Short problem A - Reproduce the listing that comes after the passage on XML parsing, keeping every line identical to the original and omitting the pictures.

Document passage -
^^^^
Note how we read in the XML file with simplexml_load_file. We reference individual tags with the -> symbol, e.g. $xml->student is a collection of all the student tags within the XML. We then use a "for" loop to loop through each student in the XML as follows:

SAX parsing

Please note, this is a more advanced topic, intended only for those of you who are comfortable with programming. Please look at SimpleXML, instead, if you are less so.

SAX (Simple API for XML - this is different to SimpleXML) is a Java library for parsing XML, however similar approaches are adopted for other languages. The key feature of SAX-like approaches are that they are event driven parsers.

What do we mean by that? The XML is read one line at a time. Each time a line is read, an event - such as encountering an opening tag, encountering a closing tag, and encountering the text between the opening and closing tag - might occur. The idea is to write a piece of code to react to each of these events occurring. So we could write one piece of code to react to encountering an opening tag, another to react to encountering a closing tag, and yet another to react to encountering the text in between an opening and closing tag.

One of the things that the code to react to opening and closing tags must do is determine which tag we are within, as we are likely to want to do different things with the data depending on what tag we are within.

This is illustrated by the diagram below.

SAX parsing

The data is read into arrays

How would the code to react to opening and closing tags actually work? Remember our aim is to read in the data from the XML. So, a good approach to take would be to read each item of data into an array. So if we had some XML containing data about students, we could read the student names into one array and the student addresses into another.

Example of using the PHP SAX parser

Here is an example which reads student data from some XML. In this example the XML is just contained within a string, however it could equally well be read in from the web.

<?php
// Set up our variables.
$data = array();
$currentTag = null;

// Initialise the XML to parse. In a real application, this would be read
// from the web or a file.
$xml ="<students>".
"<student><name>Rob Stevenson</name>" .
     "<course>Computer Network Management</course></student>".
          "<student><name>Jamie Bailey</name>".
    "<course>Computer Studies</course></student>".
    "</students>";

// Parse the XML.
$parser=xml_parser_create();
xml_set_element_handler($parser, "foundAnOpeningTag","foundAClosingTag");
xml_set_character_data_handler($parser, "foundSomeText");
xml_parse($parser,$xml);
xml_parser_free($parser);

// Print out the data read in.
for($count=0; $count < count($data["name"]); $count++)
{
    echo "Name ". $data["name"][$count]. " Course ". $data["course"][$count]. "<br/>";
}

// Function to handle opening tags.
^^^^
Records for processing -
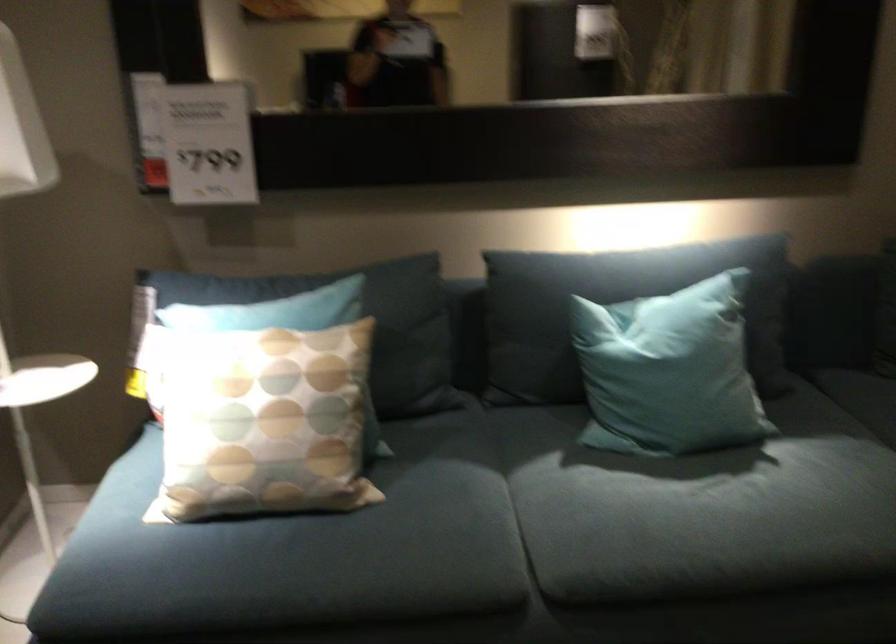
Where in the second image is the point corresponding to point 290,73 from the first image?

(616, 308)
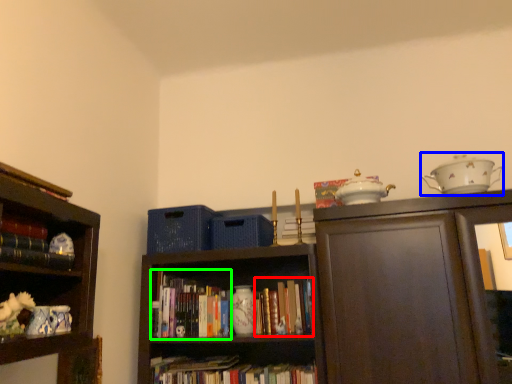
Question: Estimate the real-world distances between objects in this image. Which object is closer to book (highlighted by a red box), tea set (highlighted by a blue box) or book (highlighted by a green box)?

Choices:
 (A) tea set
 (B) book

Answer: (B)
^^^^
Short problem B - Write what comes next in the passage on XML parsing, picking up directly after its final line.

Output A -
Where in the second image is the point corresponding to point 290,73 from the first image?

(616, 308)
Question: Estimate the real-world distances between objects in this image. Which object is closer to book (highlighted by a red box), tea set (highlighted by a blue box) or book (highlighted by a green box)?

Choices:
 (A) tea set
 (B) book

Answer: (B)

Output B -
function foundAnOpeningTag($parser,$tag,$attributes)
{
    global $currentTag;
    $currentTag = strtolower($tag);
}

// Function to handle closing tags.
function foundAClosingTag($parser,$tag)
{
    global $currentTag;
    $currentTag = null;
}

// Function to handle characters within tags.
function foundSomeText($parser,$characters)
{
    global $data, $currentTag;
    $data[$currentTag][] = $characters;
}
?>

This is one possible way of using SAX to extract data from XML. In this example, we extract all the data, however, we could alter the code to extract only selected data.

First we set up an array ($data) to store all the data read in from the XML. We also set up a variable $currentTag to represent the current tag we are inside, and set it initially to null to indicate that we are currently not inside any tag.

<?php
$data=array();
$currentTag=null;

Then we initialise our XML and store it in the variable $xml. This XML would normally be read in from the web, using cURL (see above), or from a file. However here, for illustration purposes, I have just stored the XML in a variable, $xml.

$xml ="<students>".
"<student><name>Rob Stevenson</name>" .
     "<course>Computer Network Management</course></student>".
          "<student><name>Jamie Bailey</name>".
    "<course>Computer Studies</course></student>".
    "</students>";

Next we initialise the parser.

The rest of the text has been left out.